<<<<

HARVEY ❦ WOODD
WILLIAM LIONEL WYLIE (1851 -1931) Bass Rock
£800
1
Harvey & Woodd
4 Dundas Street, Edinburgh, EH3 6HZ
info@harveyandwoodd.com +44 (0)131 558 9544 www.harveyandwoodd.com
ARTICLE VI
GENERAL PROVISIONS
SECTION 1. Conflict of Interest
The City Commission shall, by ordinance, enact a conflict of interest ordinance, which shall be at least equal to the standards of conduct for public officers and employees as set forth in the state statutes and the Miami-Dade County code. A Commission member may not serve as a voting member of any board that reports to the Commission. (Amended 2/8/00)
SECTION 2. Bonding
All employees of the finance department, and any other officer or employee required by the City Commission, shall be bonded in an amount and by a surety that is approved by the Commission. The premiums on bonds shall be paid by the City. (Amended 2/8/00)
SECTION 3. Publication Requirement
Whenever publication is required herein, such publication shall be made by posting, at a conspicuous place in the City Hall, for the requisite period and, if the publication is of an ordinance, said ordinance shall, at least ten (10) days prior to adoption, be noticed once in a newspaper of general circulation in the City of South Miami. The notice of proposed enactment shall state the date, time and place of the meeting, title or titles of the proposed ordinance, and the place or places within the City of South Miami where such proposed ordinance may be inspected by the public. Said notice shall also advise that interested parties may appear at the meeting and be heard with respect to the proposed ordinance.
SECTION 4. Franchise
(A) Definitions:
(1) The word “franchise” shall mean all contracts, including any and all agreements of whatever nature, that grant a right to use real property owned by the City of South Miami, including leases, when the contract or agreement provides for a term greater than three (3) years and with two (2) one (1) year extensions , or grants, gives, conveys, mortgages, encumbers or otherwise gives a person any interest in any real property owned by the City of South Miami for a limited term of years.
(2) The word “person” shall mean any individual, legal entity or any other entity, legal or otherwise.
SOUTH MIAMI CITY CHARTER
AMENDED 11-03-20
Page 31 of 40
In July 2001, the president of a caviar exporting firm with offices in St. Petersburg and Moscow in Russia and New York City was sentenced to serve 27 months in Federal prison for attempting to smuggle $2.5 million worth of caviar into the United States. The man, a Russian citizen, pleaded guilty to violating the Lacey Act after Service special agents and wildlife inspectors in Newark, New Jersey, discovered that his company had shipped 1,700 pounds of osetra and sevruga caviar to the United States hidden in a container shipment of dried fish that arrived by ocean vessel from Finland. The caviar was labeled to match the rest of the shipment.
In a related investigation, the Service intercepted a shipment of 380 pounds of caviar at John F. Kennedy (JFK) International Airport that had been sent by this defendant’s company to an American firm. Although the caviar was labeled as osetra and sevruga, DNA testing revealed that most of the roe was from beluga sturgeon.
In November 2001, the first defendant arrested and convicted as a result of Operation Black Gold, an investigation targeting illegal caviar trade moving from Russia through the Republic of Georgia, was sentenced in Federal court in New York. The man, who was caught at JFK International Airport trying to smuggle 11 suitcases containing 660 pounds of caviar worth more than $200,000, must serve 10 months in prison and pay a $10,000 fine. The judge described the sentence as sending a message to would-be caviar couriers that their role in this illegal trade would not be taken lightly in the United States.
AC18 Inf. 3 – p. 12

>>>>

• _YOUR TASK_: Print the records once more, exactly as they were given.

• _EXPECTED ANSWER_:
HARVEY ❦ WOODD
WILLIAM LIONEL WYLIE (1851 -1931) Bass Rock
£800
1
Harvey & Woodd
4 Dundas Street, Edinburgh, EH3 6HZ
info@harveyandwoodd.com +44 (0)131 558 9544 www.harveyandwoodd.com
ARTICLE VI
GENERAL PROVISIONS
SECTION 1. Conflict of Interest
The City Commission shall, by ordinance, enact a conflict of interest ordinance, which shall be at least equal to the standards of conduct for public officers and employees as set forth in the state statutes and the Miami-Dade County code. A Commission member may not serve as a voting member of any board that reports to the Commission. (Amended 2/8/00)
SECTION 2. Bonding
All employees of the finance department, and any other officer or employee required by the City Commission, shall be bonded in an amount and by a surety that is approved by the Commission. The premiums on bonds shall be paid by the City. (Amended 2/8/00)
SECTION 3. Publication Requirement
Whenever publication is required herein, such publication shall be made by posting, at a conspicuous place in the City Hall, for the requisite period and, if the publication is of an ordinance, said ordinance shall, at least ten (10) days prior to adoption, be noticed once in a newspaper of general circulation in the City of South Miami. The notice of proposed enactment shall state the date, time and place of the meeting, title or titles of the proposed ordinance, and the place or places within the City of South Miami where such proposed ordinance may be inspected by the public. Said notice shall also advise that interested parties may appear at the meeting and be heard with respect to the proposed ordinance.
SECTION 4. Franchise
(A) Definitions:
(1) The word “franchise” shall mean all contracts, including any and all agreements of whatever nature, that grant a right to use real property owned by the City of South Miami, including leases, when the contract or agreement provides for a term greater than three (3) years and with two (2) one (1) year extensions , or grants, gives, conveys, mortgages, encumbers or otherwise gives a person any interest in any real property owned by the City of South Miami for a limited term of years.
(2) The word “person” shall mean any individual, legal entity or any other entity, legal or otherwise.
SOUTH MIAMI CITY CHARTER
AMENDED 11-03-20
Page 31 of 40
In July 2001, the president of a caviar exporting firm with offices in St. Petersburg and Moscow in Russia and New York City was sentenced to serve 27 months in Federal prison for attempting to smuggle $2.5 million worth of caviar into the United States. The man, a Russian citizen, pleaded guilty to violating the Lacey Act after Service special agents and wildlife inspectors in Newark, New Jersey, discovered that his company had shipped 1,700 pounds of osetra and sevruga caviar to the United States hidden in a container shipment of dried fish that arrived by ocean vessel from Finland. The caviar was labeled to match the rest of the shipment.
In a related investigation, the Service intercepted a shipment of 380 pounds of caviar at John F. Kennedy (JFK) International Airport that had been sent by this defendant’s company to an American firm. Although the caviar was labeled as osetra and sevruga, DNA testing revealed that most of the roe was from beluga sturgeon.
In November 2001, the first defendant arrested and convicted as a result of Operation Black Gold, an investigation targeting illegal caviar trade moving from Russia through the Republic of Georgia, was sentenced in Federal court in New York. The man, who was caught at JFK International Airport trying to smuggle 11 suitcases containing 660 pounds of caviar worth more than $200,000, must serve 10 months in prison and pay a $10,000 fine. The judge described the sentence as sending a message to would-be caviar couriers that their role in this illegal trade would not be taken lightly in the United States.
AC18 Inf. 3 – p. 12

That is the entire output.